A continuing global oversupply of dairy products and the impact of a relatively high New Zealand dollar have prompted Westland Milk Products to reduce its predicted pay-out for this season by 40 cents per kilo of milk solids.
Chairman Matt O’Regan advised shareholders yesterday that Westland’s predicted pay-out was now at $5 to $5.40 per kgMS. Advance payments to shareholders will also be adjusted to reflect the lower dairy prices and, therefore, the lower cash flows into the business.
“This will be unwelcome news for shareholders, but not unexpected,” O’Regan says. “At our October shareholder meetings we warned suppliers that the high level of in-market stocks held by dairy customers was producing downward pressure on prices, especially in the area of bulk milk powders where the majority of our business is still conducted.

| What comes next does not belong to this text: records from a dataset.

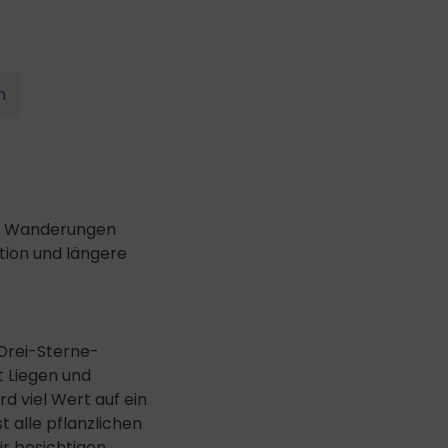
n
ige Wanderungen
tion und längere
 Drei-Sterne-
t Liegen und
d viel Wert auf ein
 alle pflanzlichen
ir besichtigen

Farmers will have also noted that bank and industry commentators have widely predicted this continued downward pressure on pay-outs throughout the industry.”
O’Regan said that the inventory position for many of New Zealand’s dairy customers is a reflection of some overstocking earlier in the year following supply concerns due to drought, food safety and regulatory changes.
“These concerns are not significant at present and in-market inventory is slowly being consumed. But customers are generally comfortable with their inventory positions into the first quarter 2015, so we do not expect a sudden uplift in demand.
“The lesson from this,” O’Regan noted, “is that Westland’s drive to produce more value added products – such as our move into base infant formula powders and our recent announcement of an investment in a UHT milk plant – is the right direction to take so we are less reliant on the highly volatile commodity markets in future.”
O’Regan said the pay-out will undoubtedly be a challenge for many farmers and budgets will be tight. The company had systems and processes in place to offer every support it can to shareholders who might struggle financially, he said.
Farmers and sharemilkers who were sensible with last seasons’s record high payout will weather the lower payout this season.
Those in their first season will find it harder but the medium to long-term outlook is still good.
In the shorter term businesses that service and supply farmers will find business slows down as costs are cut to match the expected drop in income.